A example data set is analyzed.
Dr. Ruben Zamar
Title: Robustness and Other Things
Abstract: Data quality is typically affected by the presence of outliers and other forms of data contamination. It may also be affected by missing data, data duplication, etc. From a broad perspective I am interested in the study of the detrimental effect of poor data quality on statistical inference, and in developing appropriate alternative methods to address these problems. The purpose of this talk is to give students a broad picture of my research interests and some current research projects. "Other things" in the title refers to other related topics I am interested in, such as cluster analysis, model selection, bootstrap and data mining.
Dr. Joan Hu
Title: Statistical Analysis for Forest Fire Control
Abstract: This talk discusses statistical issues arising from forest fire control. We start with brief background information to motivate the statistical problems. Models and inference procedures are then proposed. A set of Canadian forest fire data is used throughout the talk for illustration.

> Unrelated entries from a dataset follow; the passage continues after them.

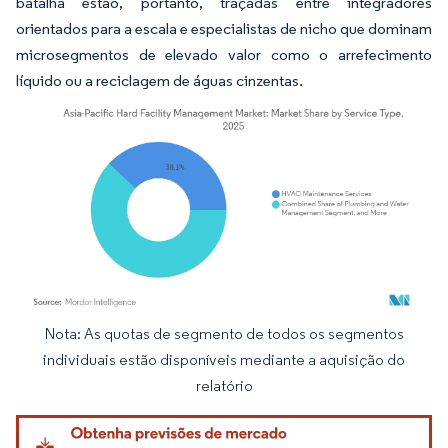
batalha estão, portanto, traçadas entre integradores
orientados para a escala e especialistas de nicho que dominam
microsegmentos de elevado valor como o arrefecimento
líquido ou a reciclagem de águas cinzentas.
Nota: As quotas de segmento de todos os segmentos
Imagem © Mordor Intelligence. O reuso requer atribuição conforme CC BY 4.0.
individuais estão disponíveis mediante a aquisição do
relatório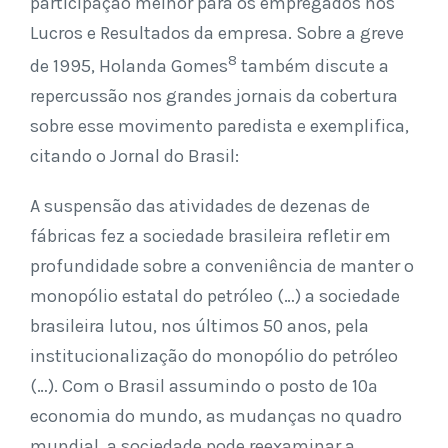
participação melhor para os empregados nos
Lucros e Resultados da empresa. Sobre a greve
8
de 1995, Holanda Gomes
também discute a
repercussão nos grandes jornais da cobertura
sobre esse movimento paredista e exemplifica,
citando o Jornal do Brasil:
A suspensão das atividades de dezenas de
fábricas fez a sociedade brasileira refletir em
profundidade sobre a conveniência de manter o
monopólio estatal do petróleo (…) a sociedade
brasileira lutou, nos últimos 50 anos, pela
institucionalização do monopólio do petróleo
(…). Com o Brasil assumindo o posto de 10ª
economia do mundo, as mudanças no quadro
mundial, a sociedade pode reexaminar a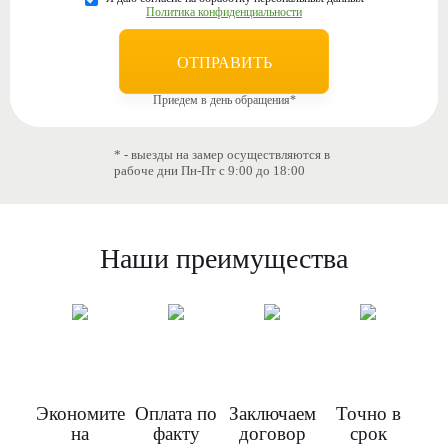
Политика конфиденциальности
Приедем в день обращения*
* - выезды на замер осуществляются в
рабоче дни Пн-Пт с 9:00 до 18:00
Наши преимущества
Экономите
Оплата по
Заключаем
Точно в
на
факту
договор
срок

This is an on-going project jointly with W. John Braun.
Jabed Hossain Tomal
Title: Ensembling Descriptor Sets using Phalanxes of Variables to Rank Activity of Compounds in QSAR Studies
Abstract: In QSAR studies, molecular descriptors are used to model biological activity of compounds. The statistical model aims to rank rare actives early in a list of compounds. The classifier “random forest” has been found highly accurate in QSAR studies. To enhance its performance in terms of predictive ranking, we propose an ensemble method by grouping variables together. The variables in a group (we call phalanx) are good to put together, whereas the variables in different groups (phalanxes) are good to ensemble. Finally, our method aggregates the phalanxes. There exist several molecular descriptor sets in QSAR studies, and a particular set might do well in ranking activity of compounds for some assays, and fail to do well for other assays. We have considered four assays and five descriptor sets for each. We apply the ensemble of phalanxes to each descriptor set and further ensemble across the five descriptor sets we generated. The performance of our ensemble is compared with random forest. Specifically, random forest was applied to each of the five descriptor sets and to the pool of descriptor sets. We found our method superior to any of the random forests using two rigorous evaluation procedures.

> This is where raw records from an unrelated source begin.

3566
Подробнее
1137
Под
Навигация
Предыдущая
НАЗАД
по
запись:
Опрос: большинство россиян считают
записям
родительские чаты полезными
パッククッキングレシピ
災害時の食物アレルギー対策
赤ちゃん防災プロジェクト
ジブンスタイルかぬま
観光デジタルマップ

Title: Monotone Interpolation: Sampling from a Constrained Gaussian Posterior
Abstract: Gaussian process (GP) models are popular tools for non-parametric modelling and function estimation. They are commonly used in the area of computer experiments where a finite number of function evaluations are available from a simulator and the underlying functin is to be estimated using a statistical model while interpolating the given points. However, in the case that extra information such as monotonicity of the underlying function is available, it is not straight- forward to incorporate the constraints in a GP model. I will talk about the constrained posterior distribution together with a recipe to sample from it.
Title: A New Sieve Model for Extreme Values
Abstract: Although rare, extreme events leave a lasting impact on our lives and the world in general. It is therefore important to determine the potential magnitude and frequency of such events, especially when these extremes are dangerous. We focus on the case when these extreme values are heavy tailed. Extreme Value Theory provides a theoretical
basis for extrapolating and making inference into these heavy tails; however, there is room for improvement in the extrapolation methods. One modification to the heavy tail is to add an upper truncation; we propose a modification which "progressively truncates" the tail with permeable filters like a sieve. The techniques are then applied to the largest Atlantic hurricanes and the largest black sea bass in Buzzard's Bay. We find that, in most cases, the sieve model provides the best fit, followed by the truncated model.